The Triumph Of The "Won't"?

A psychologist on Alternet asks the wrong question: "Have consumerism, suburbanization and a malevolent corporate-government partnership so beaten us down that we no longer have the will to save ourselves?" THAT answer is a "qualified yes." It depends on if you think a whole populace can be trained "behavioristically" (e.g. Skinner; see also Bernays) to predictably respond to predetermined stimuli, and if so, then idea of "will" per se become pretty evanescent. Cuz the majority of folks, I believe, would regard those instruments--consumerism, etc--as "apps," not "bugs." You've gotta love Big Brother.

The real reason why the Murkin People no longer (if they ever did) resist their oppression by the CorpoRat state is because--thanks to the genius of the Murkin schools, and their civilian handmaids in that effectively endless, generations-long, trillion-dollar, propaganda campaign, called the Murkin CorpoRat media--they have NEVER even seen (and never will see) that what their corrupted institutions were doing to them was in fact, in almost all particulars, textbook 'oppression.' They were never told it's a zero-sum game--that's how the Bosses play it--and to the extent that the CorpoRats prevailed, the workers lost. It's systemic, intentional, predictable.

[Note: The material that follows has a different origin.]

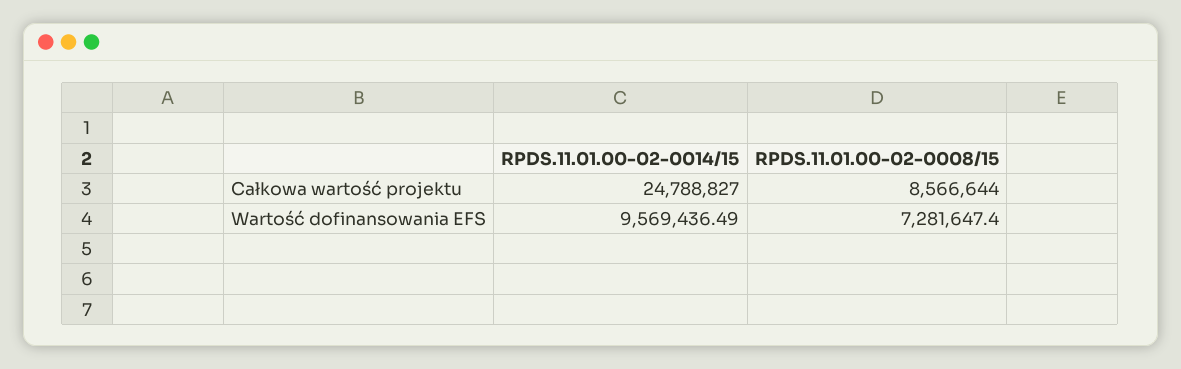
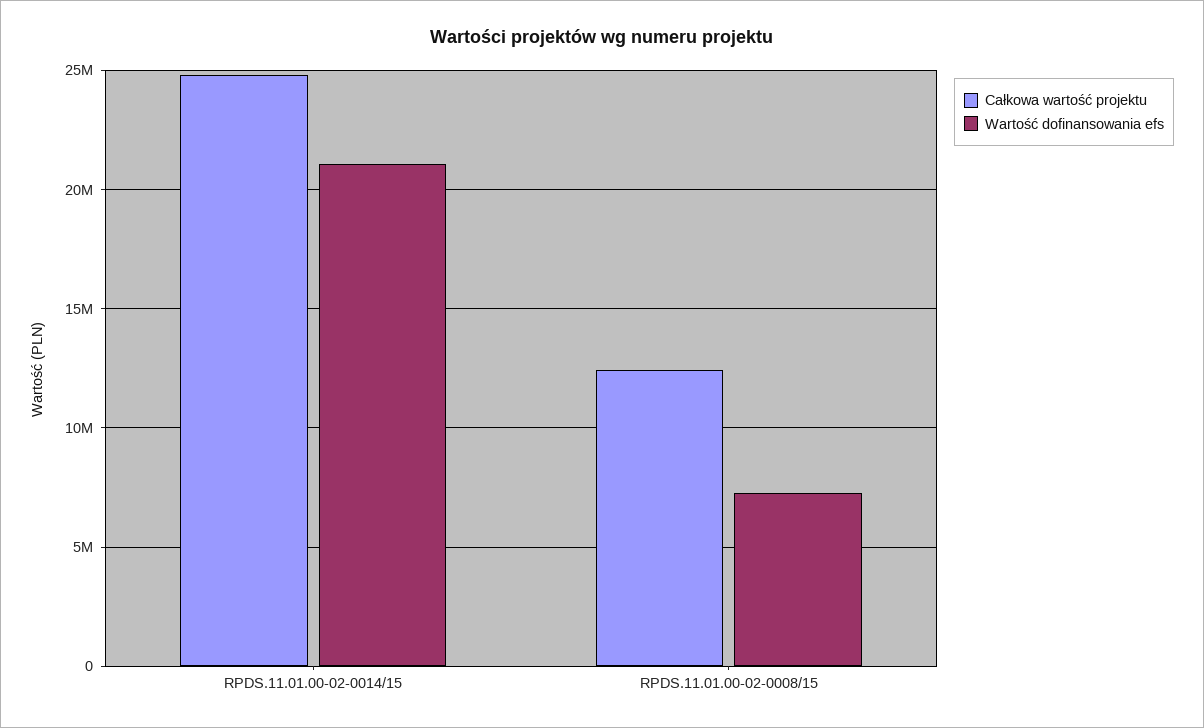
Całkowa wartość projektu, RPDS.11.01.00-02-0008/15: 8566644 -> 12500000
Wartość dofinansowania EFS, RPDS.11.01.00-02-0014/15: 9569436.49 -> 21000000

Naw, they'll tell ya, that's just life. That's just how things were 'spozed' to be.('Sides, ma life's good! Got m'plasma screen, the beer fridge, Play-offs in a coupla weeks, Fox News, and delivery pizza. What else do ah need?)

We have been taught--conditioned since birth by school, church, the State, family norms, everything; think BF Skinner--to 'normalize' our own oppression; to "love" it, in Orwell's lexicon. The teacher is that avatar which Dan Quinn in "Ishmael" characterizes as "Mother Culture," the less threatening face of pair, though her son, Big Brother, can be heard breathing, nearby.

Yeah, dammit, he's right again...still...If Oedipus was an icon for a previous generation of obsession, then today it is certainly Narcissus. Remember Vonnegut, in Mother Night? "We are what we pretend to be, so we must be careful about what we pretend to be."

The interesting part is that perhaps no society before has tried to sustain itself amid so much ambiguity between the real and the mediated "reality."